▶ _Work request_
Set down every record below exactly as it appears, but without the pictures.

▶ _Records to process_
=-=-=-=-=

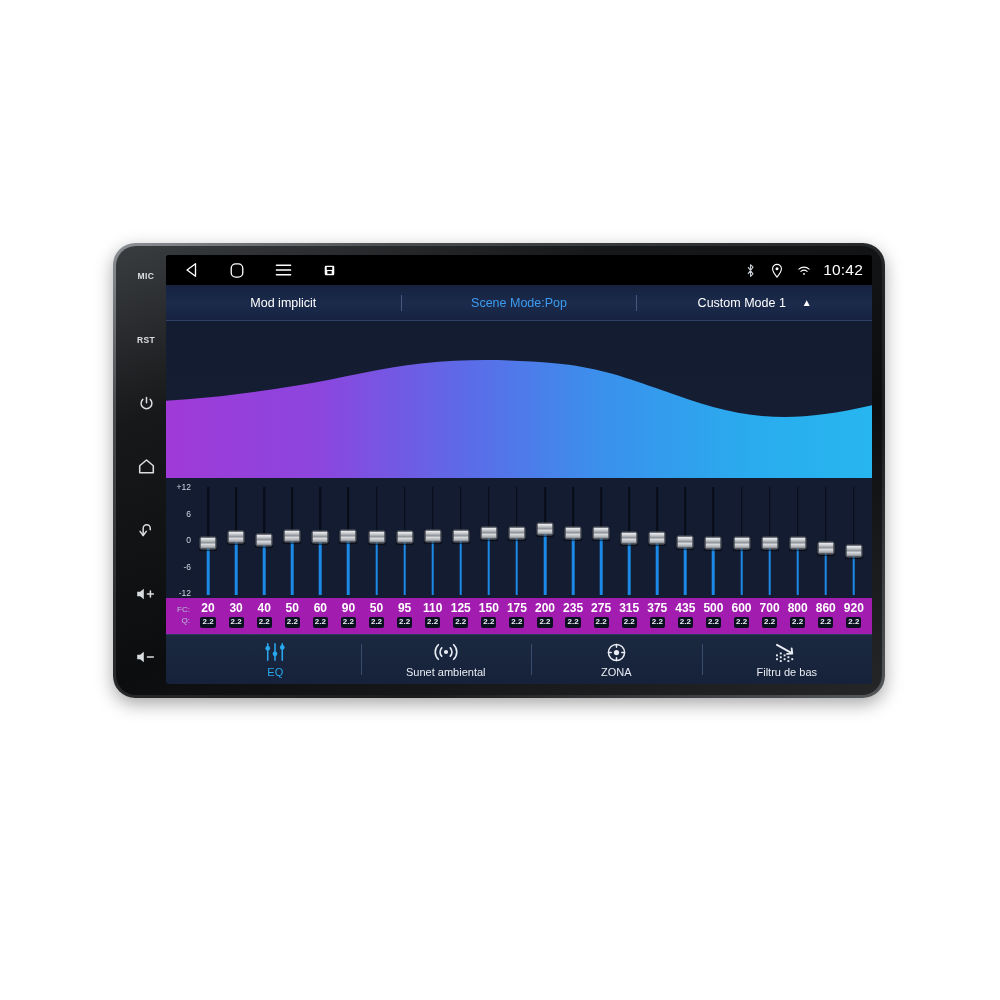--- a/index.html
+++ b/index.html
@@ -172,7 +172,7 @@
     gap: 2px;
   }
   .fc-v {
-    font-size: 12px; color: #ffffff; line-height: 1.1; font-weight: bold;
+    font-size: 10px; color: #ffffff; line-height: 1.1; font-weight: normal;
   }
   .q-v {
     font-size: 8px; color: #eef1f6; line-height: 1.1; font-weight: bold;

=-=-=-=-=

▶ _Exercise output_
--- a/index.html
+++ b/index.html
@@ -172,7 +172,7 @@
     gap: 2px;
   }
   .fc-v {
-    font-size: 12px; color: #ffffff; line-height: 1.1; font-weight: bold;
+    font-size: 10px; color: #ffffff; line-height: 1.1; font-weight: normal;
   }
   .q-v {
     font-size: 8px; color: #eef1f6; line-height: 1.1; font-weight: bold;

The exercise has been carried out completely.